Hacker News new | ask | show | jobs
by TrueDuality 989 days ago
For small personal projects its kind of hard to build metrics like this because the volume of indexed content in the database tends to be pretty low. If you're indexing paragraphs you might consistently be able to fit all relevant paragraphs in the context itself.

What I can recommend is to take the coffee tasting approach. Don't try and test and evaluate individual responses, instead lock the seed used in generation, and use the same prompt for two different runs. Change one variable and do a relative comparison of the two outputs. The variables probably worth testing for you off the top of my head:

* Choice of models and/or tunes

* System prompts

* Temperature of the model against your queries

* Threshold for similarity for document inclusions (you only want relevant documents from your RAG, set it too low and you'll get some extra distractions, too high and useful information might be left out of the context).

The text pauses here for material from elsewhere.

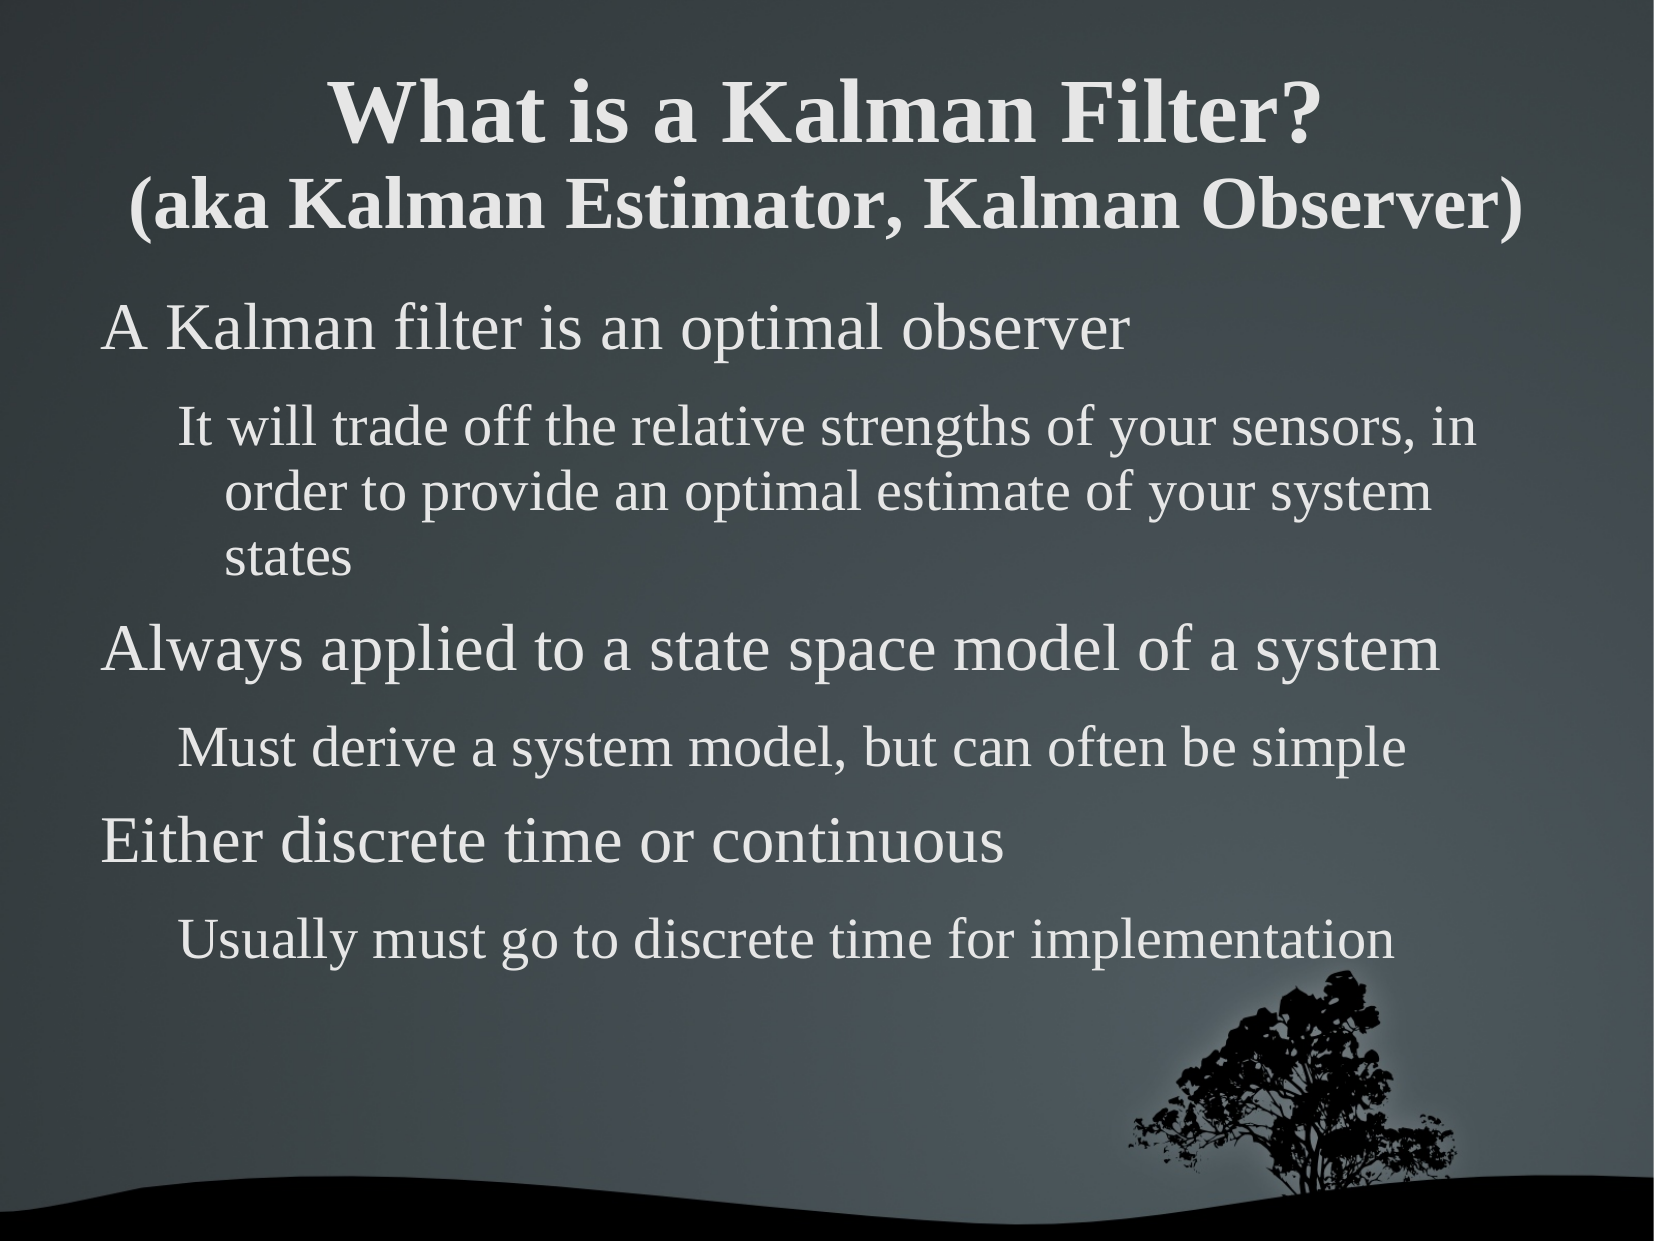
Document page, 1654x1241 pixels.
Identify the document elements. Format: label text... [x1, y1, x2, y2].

If you setup a system to track the comparisons either automatically or by hand that just indicates which side of the change worked better for your use case, and test that same change for a bunch of different prompts you should be able to tally up whether the control or change was more preferred.

Keep those data points! The data points are your bench log and can be invaluable later on for anything you do with the system to see what changed in aggregate, what had the most outsized impact, etc and can guide you to build useful tooling for testing or finding existing solutions out there.